Night Watch is a 1928 American synchronized sound drama film directed by Alexander Korda and starring Billie Dove, Paul Lukas and Donald Reed. While the film has no audible dialog, it was released with a synchronized musical score with sound effects using the sound-on-disc Vitaphone process. The film was an adaptation of the dramatic 1921 play In the Night Watch, written by Michael Morton. The film is set almost entirely on a French warship at the beginning of the First World War. Night Watch was the first of Korda's films to feature sound.

==Plot==
The story begins on the night of August 1, 1914, aboard the Alma, a French scouting cruiser docked in the harbor of Toulon. Captain de Corlaix, the ship's commander, hosts a farewell dinner with his officers and his wife, Yvonne, before the ship is placed on wartime alert. Though deeply devoted to his wife, Corlaix entrusts her safety to his subordinate, Lieutenant George d'Artelle, her former childhood sweetheart, while he attends to urgent duties.

During the evening, d’Artelle attempts to rekindle their past relationship, imploring Yvonne to give him the remaining hour of her time aboard the ship, alone in his cabin. Yvonne rejects his advances, affirming her love for her husband. However, Lieutenant Brambourg, who has long harbored feelings for Yvonne and suspects an affair, also approaches her with the same request. She responds to him with indignation and reproach.

Two launches are scheduled to depart the Alma: one at 10:00 p.m. and another at 11:00 p.m. Yvonne is expected to take the earlier boat unless she chooses to remain aboard. Meanwhile, Captain Corlaix receives an urgent wireless order for mobilization and action. He conceals from Yvonne the fact that the 11:00 boat will not depart, and urges her to leave on the 10:00 boat instead.

Instead of disembarking, Yvonne goes to d’Artelle's cabin, still emotionally conflicted. Though she is momentarily vulnerable, repeated interruptions prevent anything compromising from occurring. Brambourg bursts in to report that an unidentified vessel, flying what appear to be French naval lights, is approaching. He and d'Artelle leave to investigate. D’Artelle returns briefly to make one final appeal to Yvonne, but she rejects him once and for all, moved by a renewed sense of duty to her husband and to France.

Data records
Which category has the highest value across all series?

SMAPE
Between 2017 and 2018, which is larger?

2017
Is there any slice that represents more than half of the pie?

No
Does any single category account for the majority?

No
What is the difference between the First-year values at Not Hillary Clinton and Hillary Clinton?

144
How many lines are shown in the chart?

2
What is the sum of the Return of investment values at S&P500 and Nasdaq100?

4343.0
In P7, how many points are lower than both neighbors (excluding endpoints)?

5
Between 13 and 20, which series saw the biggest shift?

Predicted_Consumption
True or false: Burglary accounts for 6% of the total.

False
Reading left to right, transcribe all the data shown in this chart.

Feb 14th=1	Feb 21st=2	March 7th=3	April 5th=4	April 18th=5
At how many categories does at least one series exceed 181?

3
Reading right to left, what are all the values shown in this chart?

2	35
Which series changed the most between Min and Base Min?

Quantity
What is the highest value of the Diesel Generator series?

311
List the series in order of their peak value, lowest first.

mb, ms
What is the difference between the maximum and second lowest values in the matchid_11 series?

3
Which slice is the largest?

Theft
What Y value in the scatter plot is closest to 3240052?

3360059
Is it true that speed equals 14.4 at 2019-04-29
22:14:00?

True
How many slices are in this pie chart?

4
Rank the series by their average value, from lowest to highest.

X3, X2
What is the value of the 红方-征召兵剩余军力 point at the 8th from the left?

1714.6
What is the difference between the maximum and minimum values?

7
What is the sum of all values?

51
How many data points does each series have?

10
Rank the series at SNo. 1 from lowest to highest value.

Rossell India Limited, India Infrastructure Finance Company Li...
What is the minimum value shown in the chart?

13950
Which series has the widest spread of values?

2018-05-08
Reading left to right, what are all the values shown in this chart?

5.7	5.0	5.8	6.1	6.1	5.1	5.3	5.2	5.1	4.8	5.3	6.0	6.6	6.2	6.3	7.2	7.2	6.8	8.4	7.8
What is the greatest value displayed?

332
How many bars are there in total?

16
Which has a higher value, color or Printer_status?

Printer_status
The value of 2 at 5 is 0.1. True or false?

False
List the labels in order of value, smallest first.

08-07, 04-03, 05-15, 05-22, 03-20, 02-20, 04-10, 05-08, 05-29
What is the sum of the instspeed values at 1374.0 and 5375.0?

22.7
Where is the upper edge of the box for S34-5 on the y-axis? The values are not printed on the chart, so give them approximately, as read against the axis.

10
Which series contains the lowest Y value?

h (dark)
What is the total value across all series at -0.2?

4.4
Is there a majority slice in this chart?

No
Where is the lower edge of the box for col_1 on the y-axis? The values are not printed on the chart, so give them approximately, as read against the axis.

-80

• _Things to do_:
1) Answer these questions using the Night Watch text:
(a) Who wrote the 1921 play that the film adapted?
(b) In which harbor is the Alma docked when the story begins?
(c) At what time is the launch Yvonne is urged to take scheduled to leave?
2) Write out the passage of the Night Watch text between "Night Watch is" and "to feature sound.", inclusive.

• _Answers to each task_:
1)
(a) Michael Morton
(b) Toulon
(c) 10:00 p.m.

2)
Night Watch is a 1928 American synchronized sound drama film directed by Alexander Korda and starring Billie Dove, Paul Lukas and Donald Reed. While the film has no audible dialog, it was released with a synchronized musical score with sound effects using the sound-on-disc Vitaphone process. The film was an adaptation of the dramatic 1921 play In the Night Watch, written by Michael Morton. The film is set almost entirely on a French warship at the beginning of the First World War. Night Watch was the first of Korda's films to feature sound.